VIOLENT FEMMES im vaterclinch

Violent Femmes: “See My Ships”

VIOLENT FEMMES – “3”
(1988)

Mindestens ab Platte Zwei (Hallowed Ground) vertonten die Femmes den zweifelnden und leidenschaftlichen Katholizismus von Gordon Gano, der möglicherweise ein vaterfixiertes Problem hatte, welches er durchaus auch mal in der Violent-Femmes-typischen Art des zynischen Spottliedes beackerte („I’m just like my father/ But I am much worse/ He hurt his mother/ I hurt mine worse“, aus „Just Like My Father“).
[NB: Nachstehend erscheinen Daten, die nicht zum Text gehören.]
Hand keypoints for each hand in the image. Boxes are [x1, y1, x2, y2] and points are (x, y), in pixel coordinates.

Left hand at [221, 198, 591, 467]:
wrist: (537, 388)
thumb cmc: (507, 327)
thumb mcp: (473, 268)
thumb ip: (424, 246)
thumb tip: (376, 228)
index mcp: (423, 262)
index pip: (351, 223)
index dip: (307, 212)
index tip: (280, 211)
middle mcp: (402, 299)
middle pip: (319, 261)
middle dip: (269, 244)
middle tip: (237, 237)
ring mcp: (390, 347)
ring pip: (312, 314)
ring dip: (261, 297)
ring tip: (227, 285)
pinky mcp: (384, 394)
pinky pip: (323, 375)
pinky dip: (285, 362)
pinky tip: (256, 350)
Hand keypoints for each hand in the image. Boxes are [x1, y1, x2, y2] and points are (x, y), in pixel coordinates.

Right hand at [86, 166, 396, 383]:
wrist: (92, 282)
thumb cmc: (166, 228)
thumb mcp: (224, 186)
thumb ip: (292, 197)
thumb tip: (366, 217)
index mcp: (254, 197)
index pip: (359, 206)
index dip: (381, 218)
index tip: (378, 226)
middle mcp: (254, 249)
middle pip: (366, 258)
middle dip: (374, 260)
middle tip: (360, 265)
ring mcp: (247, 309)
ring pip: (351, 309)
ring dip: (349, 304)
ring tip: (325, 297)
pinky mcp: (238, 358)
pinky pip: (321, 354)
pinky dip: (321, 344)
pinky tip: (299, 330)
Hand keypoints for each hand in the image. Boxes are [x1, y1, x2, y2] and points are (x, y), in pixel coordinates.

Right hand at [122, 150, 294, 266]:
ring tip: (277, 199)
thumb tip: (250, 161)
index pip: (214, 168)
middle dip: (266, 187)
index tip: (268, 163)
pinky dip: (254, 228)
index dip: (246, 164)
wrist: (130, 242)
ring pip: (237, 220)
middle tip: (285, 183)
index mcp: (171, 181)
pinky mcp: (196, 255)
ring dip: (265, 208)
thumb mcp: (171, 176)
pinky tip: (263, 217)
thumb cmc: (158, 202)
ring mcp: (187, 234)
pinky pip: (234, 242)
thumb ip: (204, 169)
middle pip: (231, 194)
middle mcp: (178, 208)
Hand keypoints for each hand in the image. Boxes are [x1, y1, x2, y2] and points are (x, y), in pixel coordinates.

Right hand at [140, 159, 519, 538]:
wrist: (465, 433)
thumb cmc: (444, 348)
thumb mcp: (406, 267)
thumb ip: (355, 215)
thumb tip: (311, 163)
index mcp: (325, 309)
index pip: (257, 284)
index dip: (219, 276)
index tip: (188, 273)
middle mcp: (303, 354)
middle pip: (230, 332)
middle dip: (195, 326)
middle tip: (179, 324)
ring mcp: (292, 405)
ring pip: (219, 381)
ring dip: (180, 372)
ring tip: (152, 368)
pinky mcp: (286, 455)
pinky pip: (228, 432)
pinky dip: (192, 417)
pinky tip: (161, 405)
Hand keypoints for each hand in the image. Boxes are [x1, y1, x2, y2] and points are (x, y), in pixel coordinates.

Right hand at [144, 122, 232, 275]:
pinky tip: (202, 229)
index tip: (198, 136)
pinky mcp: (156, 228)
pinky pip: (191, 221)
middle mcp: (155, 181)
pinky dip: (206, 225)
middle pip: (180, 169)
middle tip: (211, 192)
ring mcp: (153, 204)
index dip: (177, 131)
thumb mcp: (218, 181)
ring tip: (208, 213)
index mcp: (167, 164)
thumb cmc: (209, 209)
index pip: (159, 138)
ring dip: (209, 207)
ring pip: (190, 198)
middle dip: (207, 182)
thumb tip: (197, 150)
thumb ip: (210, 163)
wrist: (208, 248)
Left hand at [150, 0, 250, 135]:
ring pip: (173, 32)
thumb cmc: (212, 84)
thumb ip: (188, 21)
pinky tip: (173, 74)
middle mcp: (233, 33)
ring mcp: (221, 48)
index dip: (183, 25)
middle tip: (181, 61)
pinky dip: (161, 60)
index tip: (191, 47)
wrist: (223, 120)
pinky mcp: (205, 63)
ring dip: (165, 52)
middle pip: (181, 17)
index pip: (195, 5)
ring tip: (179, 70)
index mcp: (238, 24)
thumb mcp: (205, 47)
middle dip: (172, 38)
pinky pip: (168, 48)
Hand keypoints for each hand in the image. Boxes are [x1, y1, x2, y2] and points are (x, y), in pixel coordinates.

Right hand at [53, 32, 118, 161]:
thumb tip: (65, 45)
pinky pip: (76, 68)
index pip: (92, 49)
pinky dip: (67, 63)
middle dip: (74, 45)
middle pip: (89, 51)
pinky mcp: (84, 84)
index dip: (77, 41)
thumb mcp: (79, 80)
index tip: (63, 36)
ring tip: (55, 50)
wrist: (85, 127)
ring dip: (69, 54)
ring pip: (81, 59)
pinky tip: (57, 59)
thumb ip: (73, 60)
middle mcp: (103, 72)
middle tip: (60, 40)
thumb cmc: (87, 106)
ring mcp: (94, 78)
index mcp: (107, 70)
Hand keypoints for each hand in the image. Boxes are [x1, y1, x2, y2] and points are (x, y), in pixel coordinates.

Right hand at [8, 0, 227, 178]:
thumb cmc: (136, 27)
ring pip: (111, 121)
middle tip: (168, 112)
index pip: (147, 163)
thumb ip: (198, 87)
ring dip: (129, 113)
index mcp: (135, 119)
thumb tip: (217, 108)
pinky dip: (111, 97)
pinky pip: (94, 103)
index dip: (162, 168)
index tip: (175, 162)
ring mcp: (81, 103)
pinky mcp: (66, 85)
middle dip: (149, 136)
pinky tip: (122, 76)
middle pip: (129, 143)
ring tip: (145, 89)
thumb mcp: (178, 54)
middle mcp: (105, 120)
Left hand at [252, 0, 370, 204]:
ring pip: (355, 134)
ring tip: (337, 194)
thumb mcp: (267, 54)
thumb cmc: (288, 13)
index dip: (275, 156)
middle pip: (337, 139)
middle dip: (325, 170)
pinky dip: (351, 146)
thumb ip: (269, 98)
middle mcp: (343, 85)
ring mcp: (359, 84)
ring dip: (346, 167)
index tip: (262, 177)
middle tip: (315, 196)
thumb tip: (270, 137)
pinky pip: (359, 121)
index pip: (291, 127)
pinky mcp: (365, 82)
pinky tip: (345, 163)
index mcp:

Auf dem letzten Song („See My Ships“) begleitet Gordon Gano seine Suche nach Schuld und Erlösung ganz alleine mit Akustikgitarre und erschütternder Ernsthaftigkeit. Dabei vermengt er das offensichtlich tief in ihm verwurzelte Gnadens- und Schuldrepertoire der Bibel mit dem Tod Mavin Gays durch die Hand dessen Vaters. Ich weiß nicht, wie das ganze bei Gano ausging, aber von den Violent Femmes kam danach nicht mehr viel. Schon für „3“ hatte sich damals (1988) niemand mehr interessiert. Aber das Album gehört zu den intensivsten Aufnahmen der Femmes. Die Platte ist übrigens ihre Vierte, die „3“ bezieht sich auf die Anzahl der Bandmitglieder.